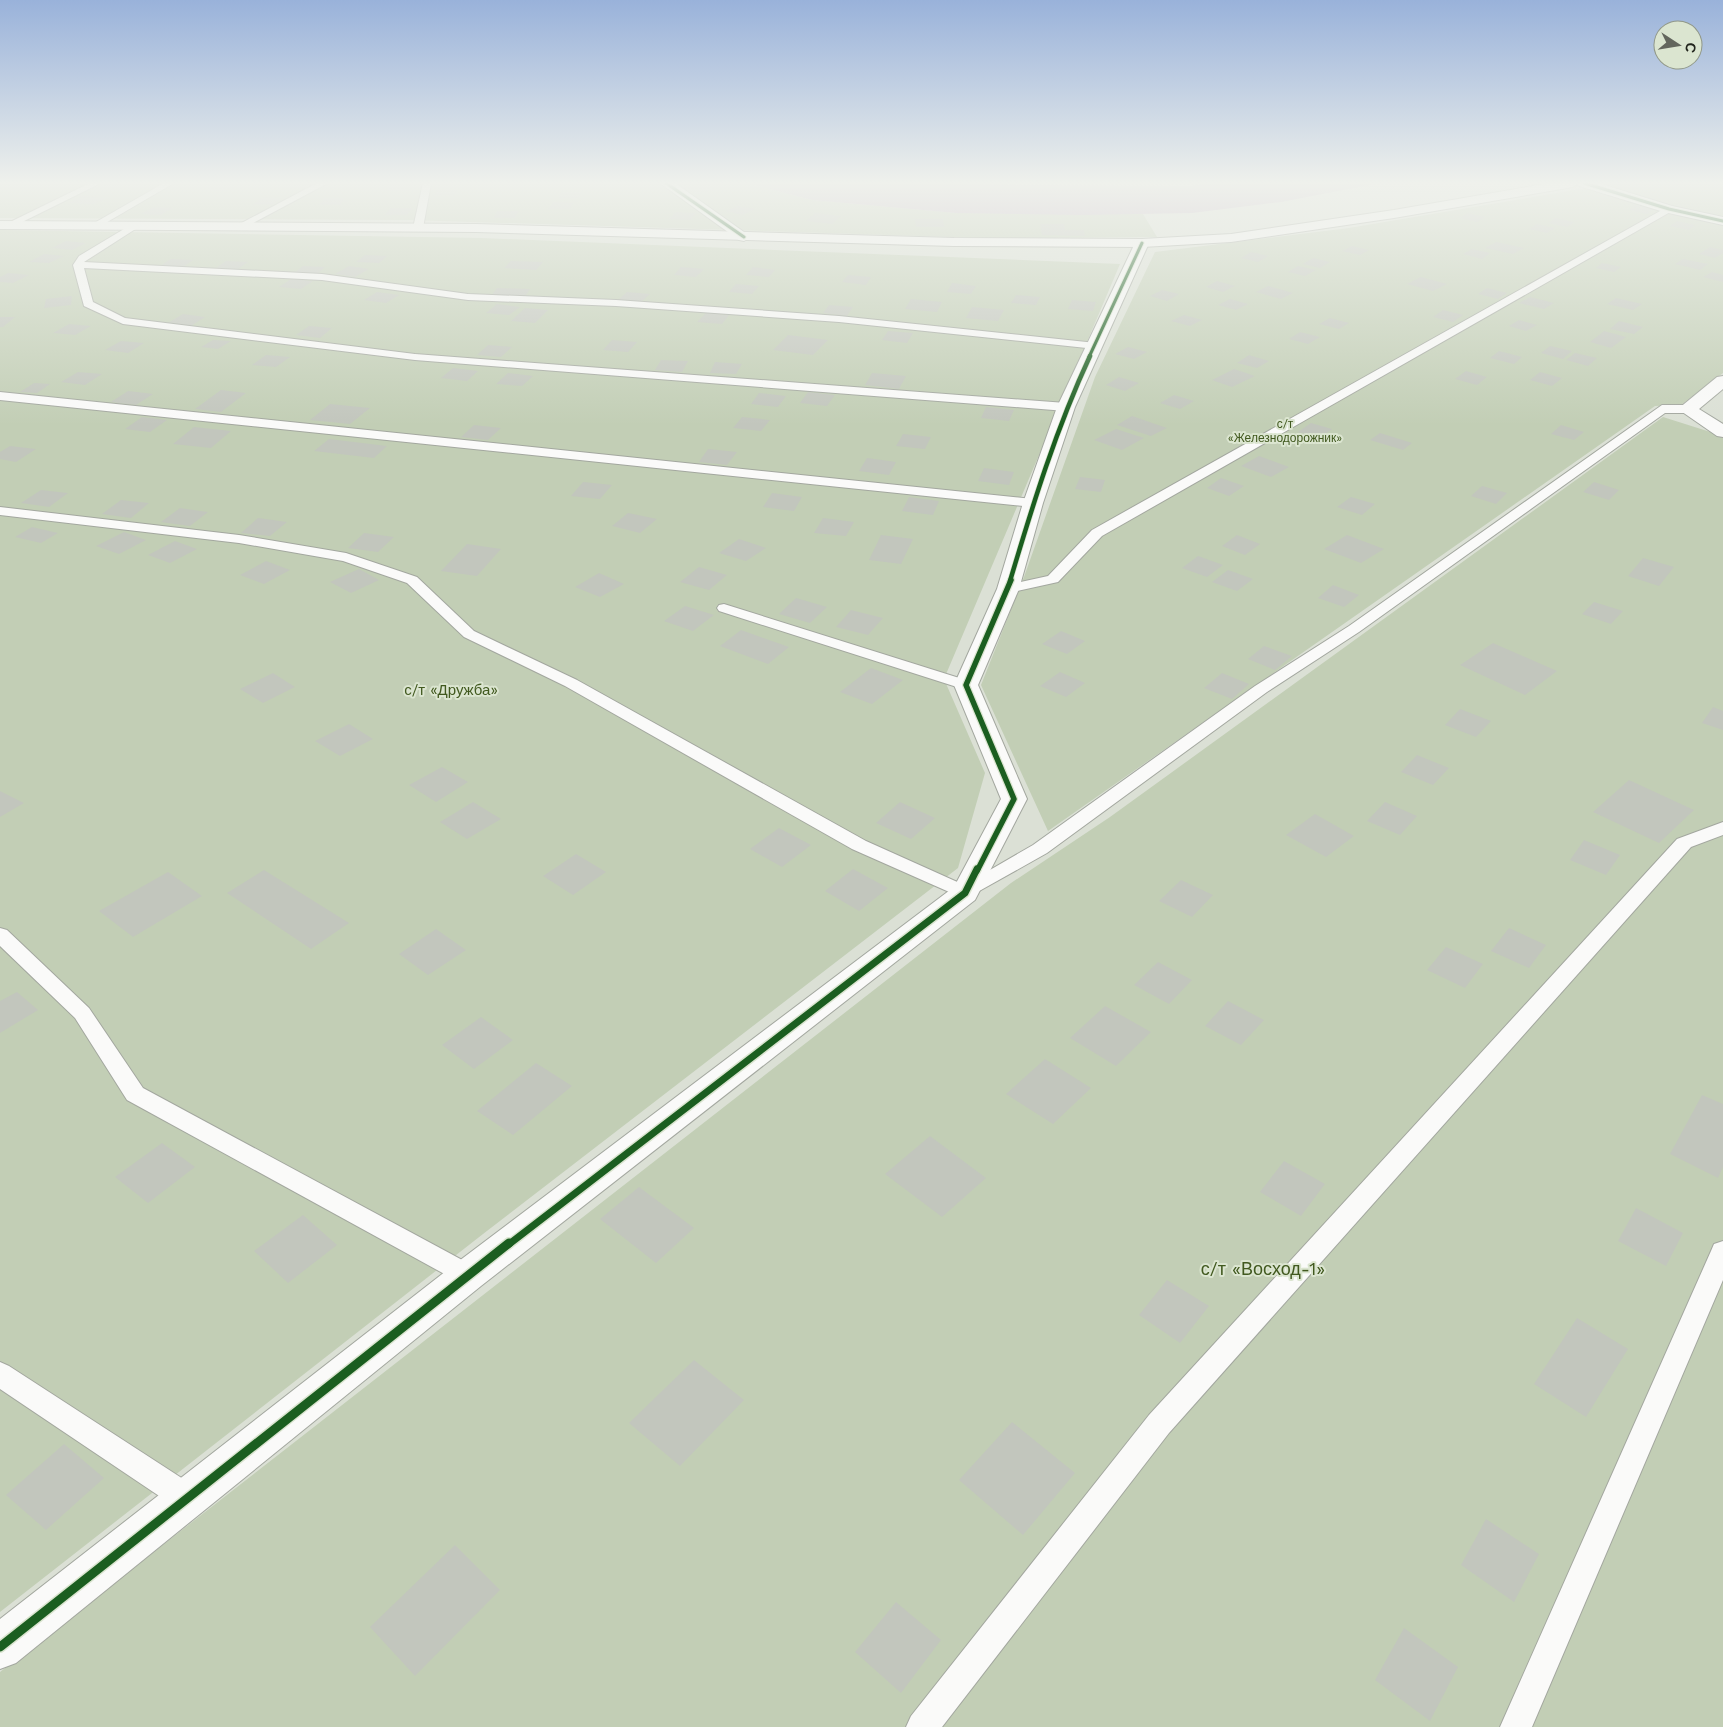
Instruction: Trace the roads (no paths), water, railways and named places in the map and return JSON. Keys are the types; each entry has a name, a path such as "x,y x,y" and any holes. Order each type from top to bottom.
{"street":[{"path":"0,1647 468,1275 965,893 1014,799 966,685 1008,589 1033,503 1066,407 1133,264"},
{"path":"1723,382 1688,409 1723,432"}],"lane":[{"path":"1008,589 1053,579 1096,533 1572,264"},
{"path":"1066,407 415,357 123,321 88,304 78,265 322,277 468,297 616,304 840,319 1096,346"},
{"path":"0,396 1033,503"},
{"path":"0,511 239,539 307,550 346,557 412,580 469,634 571,683 859,846 965,893 1040,849 1084,820 1261,690 1354,629 1662,409 1688,409"},
{"path":"724,608 966,685"},
{"path":"922,1727 1159,1424 1684,843 1723,828"},
{"path":"0,935 82,1013 134,1094 468,1275"},
{"path":"1516,1727 1723,1251"},
{"path":"0,1374 187,1498"}],"park label":[{"name":"с/т «Железнодорожник»","path":"1285,431"},
{"name":"с/т «Дружба»","path":"451,690"},
{"name":"с/т «Восход-1»","path":"1263,1268"}]}
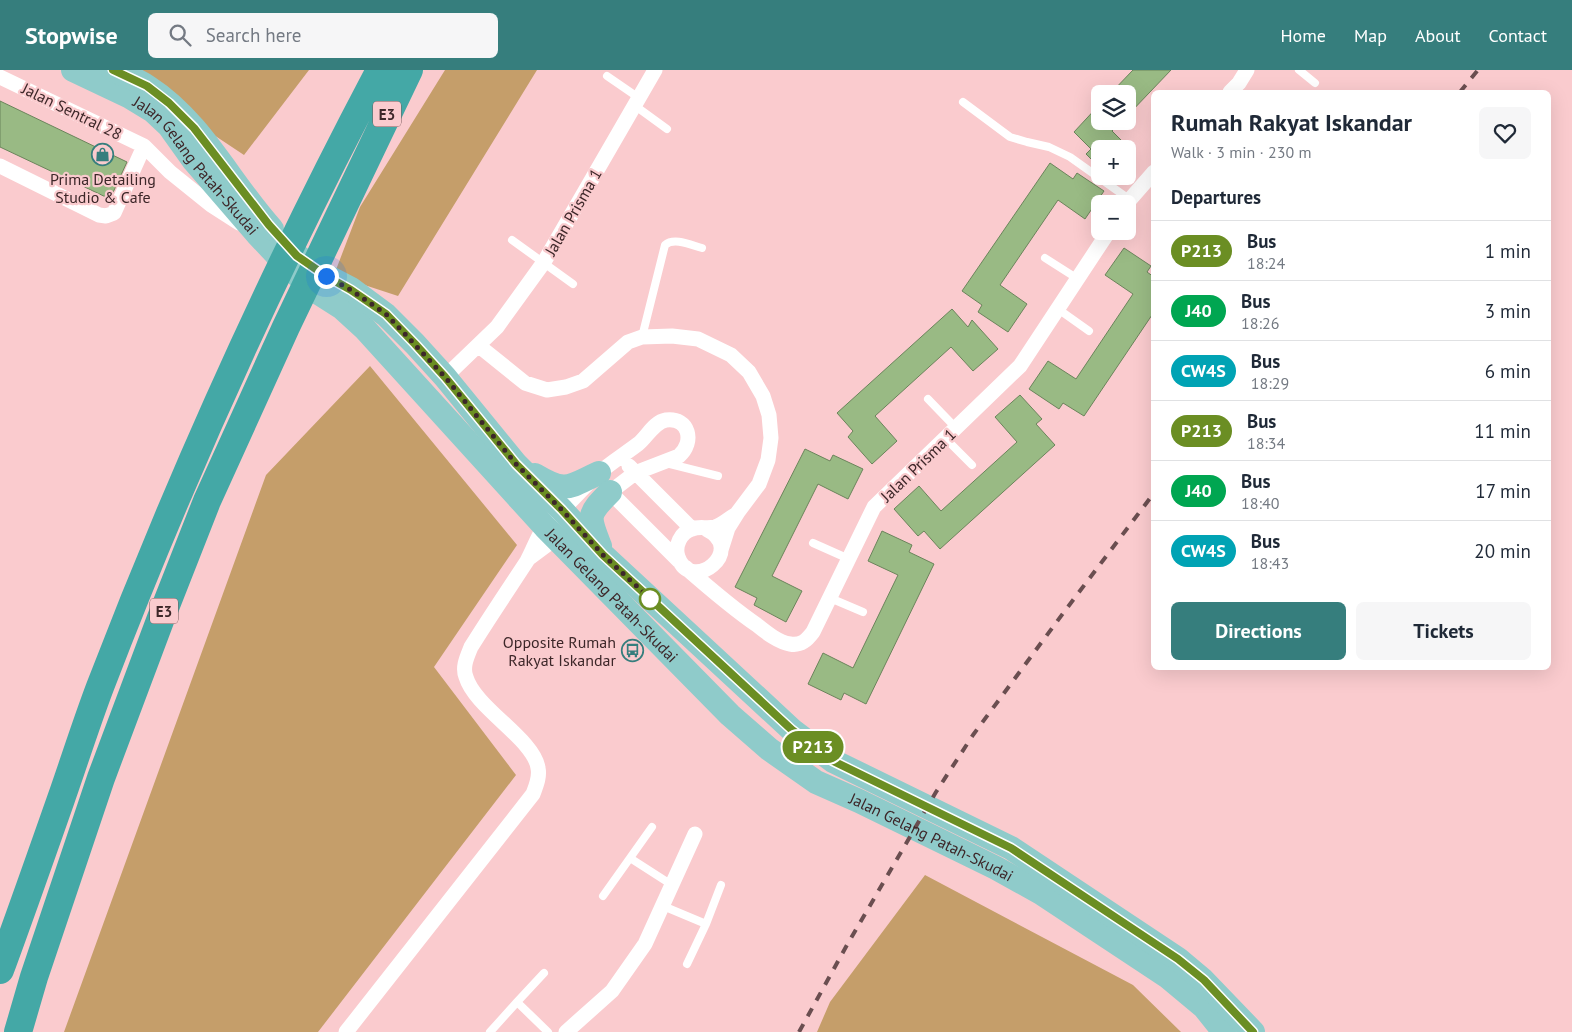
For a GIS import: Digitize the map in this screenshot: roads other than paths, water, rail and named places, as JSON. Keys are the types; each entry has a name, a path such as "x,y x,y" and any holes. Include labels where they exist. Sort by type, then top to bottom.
{"highway":[{"path":"341,143 346,116 368,70"},
{"name":"E3","path":"0,970 103,680 182,484 262,306 341,143 380,70"},
{"name":"E3","path":"18,1032 34,976 102,778 160,618 207,501 333,226 409,70"},
{"path":"366,159 385,138 429,70"}],"main road":[{"name":"Jalan Gelang Patah-Skudai","path":"72,70 130,97 153,111 169,126 194,161 290,269 320,294 342,308 365,329 551,533 730,715 769,749 816,782 996,868 1040,893 1168,977 1204,1007 1224,1032"},
{"name":"Jalan Gelang Patah-Skudai","path":"113,70 147,86 169,103 194,128 269,225 297,256 386,314 445,377 516,464 568,516 603,555 792,730 833,761 1011,848 1178,959 1204,980 1253,1032"},
{"path":"516,464 561,488 605,482 591,516 592,526 603,555"}],"street":[{"name":"Jalan Prisma 1","path":"445,377 497,327 544,262 655,70"},
{"path":"1232,90 1247,70"},
{"name":"Jalan Sentral 28","path":"0,77 144,146 170,172 211,205 257,234"},
{"path":"0,166 99,215 106,216 114,213 144,146"},
{"path":"1133,195 1151,175"},
{"name":"Jalan Prisma 1","path":"605,482 683,565 726,604 774,637 792,644 800,644 808,639 874,507 1020,366 1102,240"},
{"path":"479,346 525,383 547,390 566,387 583,381 602,367 628,342 642,337 672,336 698,340 731,355 749,372 763,396 769,415 771,438 768,460 759,484 728,528 718,556 711,568 698,572 683,565 676,550 678,543 686,532 723,523 738,512"},
{"path":"346,1032 532,794 538,781 538,767 532,752 475,693 466,677 465,664 471,647 528,559 568,516 605,482 622,457 662,421 678,421 687,432 688,446 679,456 605,482 568,516"},
{"path":"622,457 635,473 699,529 716,537 718,556 717,580 726,604"},
{"path":"566,1032 612,991 645,944 695,834"}],"lane":[{"path":"1298,70 1315,83"},
{"path":"608,76 667,129"},
{"path":"963,102 1010,137 1049,146 1070,157 1119,195"},
{"path":"512,240 573,284"},
{"path":"642,337 665,245 668,242 676,241 702,248"},
{"path":"1045,258 1078,279"},
{"path":"1058,309 1089,331"},
{"path":"928,399 972,465"},
{"path":"662,462 718,476"},
{"path":"813,543 849,559"},
{"path":"830,598 863,612"},
{"path":"602,896 652,827"},
{"path":"630,858 672,884"},
{"path":"688,964 721,885"},
{"path":"663,906 706,924"},
{"path":"490,1032 544,973"},
{"path":"517,1002 548,1032"}],"railway":[{"path":"1462,90 1478,70"},
{"path":"799,1032 936,792 973,735 1151,497"}],"place":[{"name":"Prima Detailing Studio & Cafe","path":"103,155"},
{"name":"Opposite Rumah Rakyat Iskandar","path":"632,651"}]}
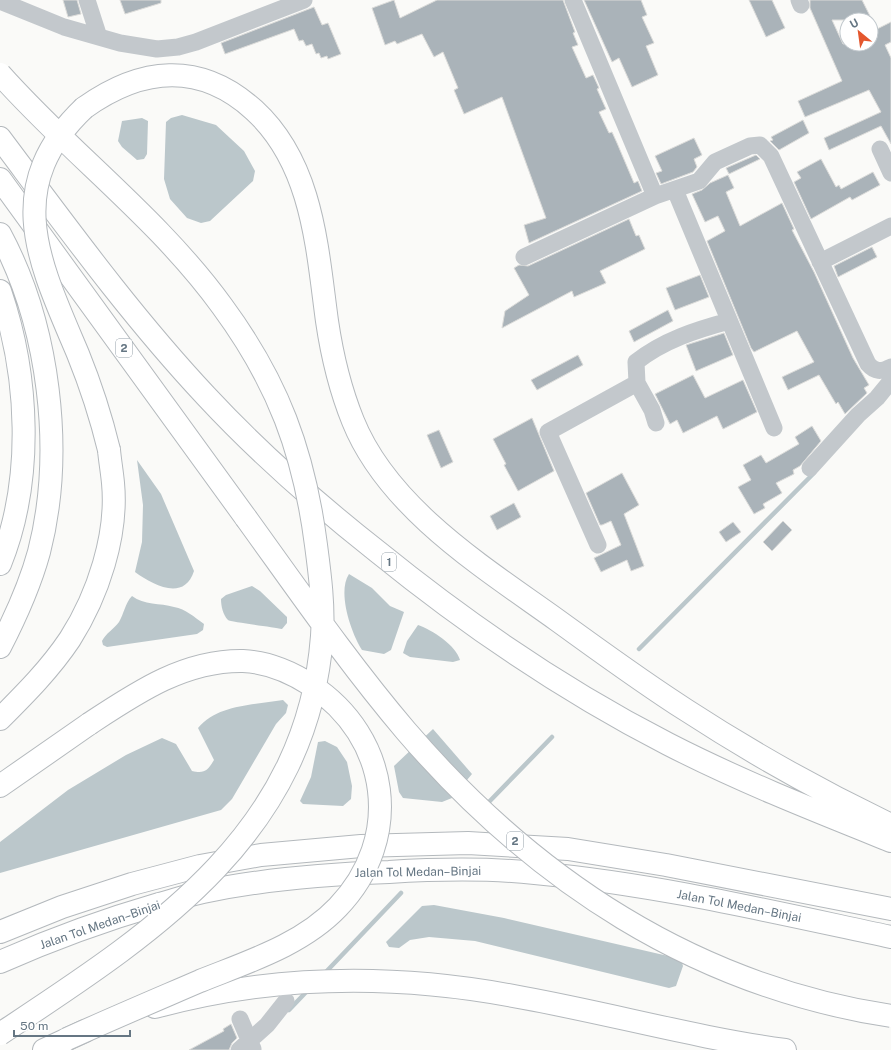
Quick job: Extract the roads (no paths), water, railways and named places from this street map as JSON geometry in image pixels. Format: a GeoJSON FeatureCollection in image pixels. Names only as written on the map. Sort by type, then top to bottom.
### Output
{"type":"FeatureCollection","features":[{"type":"Feature","properties":{"kind":"highway"},"geometry":{"type":"LineString","coordinates":[[0,74],[69,145],[152,224],[221,303],[252,347],[278,398],[301,464],[310,500],[322,601],[322,634],[318,668],[302,732],[278,787],[241,842],[187,898],[136,941],[64,992],[0,1034]]}},
{"type":"Feature","properties":{"kind":"highway"},"geometry":{"type":"LineString","coordinates":[[0,719],[41,677],[70,639],[94,591],[109,541],[113,512],[114,484],[109,450],[101,416],[78,354],[51,293],[37,247],[33,221],[38,178],[44,158],[55,139],[68,123],[84,108],[121,85],[141,78],[163,75],[185,76],[209,82],[233,94],[254,110],[272,130],[290,157],[302,185],[317,242],[332,351],[346,403],[354,424],[374,460],[417,511],[456,546],[614,661],[685,710],[810,785],[891,825]]}},
{"type":"Feature","properties":{"kind":"highway","name":"1"},"geometry":{"type":"LineString","coordinates":[[0,138],[124,301],[206,396],[291,480],[402,572],[464,619],[526,661],[621,719],[738,778],[891,841]]}},
{"type":"Feature","properties":{"kind":"highway","name":"2"},"geometry":{"type":"LineString","coordinates":[[0,178],[339,647],[407,731],[475,805],[505,833],[537,859],[604,907],[660,940],[697,959],[744,978],[814,1001],[891,1016]]}},
{"type":"Feature","properties":{"kind":"highway"},"geometry":{"type":"LineString","coordinates":[[0,234],[22,284],[35,323],[44,359],[49,401],[51,439],[46,507],[39,551],[27,588],[0,647]]}},
{"type":"Feature","properties":{"kind":"highway"},"geometry":{"type":"LineString","coordinates":[[0,291],[9,322],[18,368],[23,425],[20,478],[16,507],[11,532],[0,564]]}},
{"type":"Feature","properties":{"kind":"highway"},"geometry":{"type":"LineString","coordinates":[[0,786],[89,724],[137,693],[181,671],[222,662],[245,661],[266,665],[288,673],[324,694],[338,706],[356,728],[368,750],[374,766],[378,784],[378,822],[373,847],[360,878],[336,909],[318,925],[271,951],[44,1050]]}},
{"type":"Feature","properties":{"kind":"highway"},"geometry":{"type":"LineString","coordinates":[[0,932],[62,907],[132,884],[200,866],[261,855],[360,846],[468,843],[568,849],[674,866],[891,909]]}},
{"type":"Feature","properties":{"kind":"highway","name":"Jalan Tol Medan–Binjai"},"geometry":{"type":"LineString","coordinates":[[0,962],[55,938],[123,914],[202,892],[255,883],[332,874],[448,869],[534,873],[606,881],[668,891],[891,937]]}},
{"type":"Feature","properties":{"kind":"highway"},"geometry":{"type":"LineString","coordinates":[[67,1039],[133,1014],[212,994],[265,986],[324,981],[411,982],[456,987],[525,998],[680,1032],[785,1050]]}},
{"type":"Feature","properties":{"kind":"street"},"geometry":{"type":"LineString","coordinates":[[87,0],[99,37]]}},
{"type":"Feature","properties":{"kind":"street"},"geometry":{"type":"LineString","coordinates":[[0,1],[64,27],[99,37],[157,49],[178,47],[219,34],[304,0]]}},
{"type":"Feature","properties":{"kind":"street"},"geometry":{"type":"LineString","coordinates":[[573,0],[655,196]]}},
{"type":"Feature","properties":{"kind":"street"},"geometry":{"type":"LineString","coordinates":[[524,257],[655,196],[699,181],[719,160],[750,146],[760,145],[771,156],[868,364],[876,371],[882,371],[891,367]]}},
{"type":"Feature","properties":{"kind":"street"},"geometry":{"type":"LineString","coordinates":[[880,149],[891,173]]}},
{"type":"Feature","properties":{"kind":"street"},"geometry":{"type":"LineString","coordinates":[[675,190],[774,428]]}},
{"type":"Feature","properties":{"kind":"street"},"geometry":{"type":"LineString","coordinates":[[820,262],[891,226]]}},
{"type":"Feature","properties":{"kind":"street"},"geometry":{"type":"LineString","coordinates":[[656,423],[652,410],[637,383],[636,362],[649,352],[693,330],[729,321]]}},
{"type":"Feature","properties":{"kind":"street"},"geometry":{"type":"LineString","coordinates":[[810,468],[858,415],[877,398],[891,381]]}},
{"type":"Feature","properties":{"kind":"street"},"geometry":{"type":"LineString","coordinates":[[598,545],[548,432],[637,383]]}},
{"type":"Feature","properties":{"kind":"street"},"geometry":{"type":"LineString","coordinates":[[248,1046],[286,1001]]}},
{"type":"Feature","properties":{"kind":"street"},"geometry":{"type":"LineString","coordinates":[[240,1019],[248,1046]]}},
{"type":"Feature","properties":{"kind":"waterway"},"geometry":{"type":"LineString","coordinates":[[639,649],[814,473]]}},
{"type":"Feature","properties":{"kind":"waterway"},"geometry":{"type":"LineString","coordinates":[[486,805],[552,737]]}},
{"type":"Feature","properties":{"kind":"waterway"},"geometry":{"type":"LineString","coordinates":[[324,974],[401,893]]}},
{"type":"Feature","properties":{"kind":"waterway"},"geometry":{"type":"LineString","coordinates":[[289,1010],[309,989]]}}]}
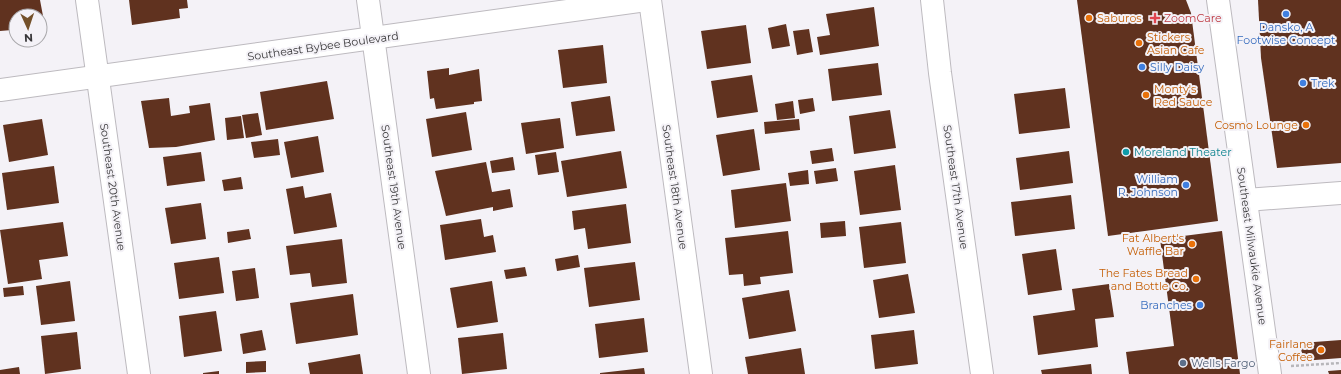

##########

§ **DIRECTIONS**
Using the listing above, count the lines that contain the word "Prisma" and state only that number.

§ **RESPONSE BOX**
2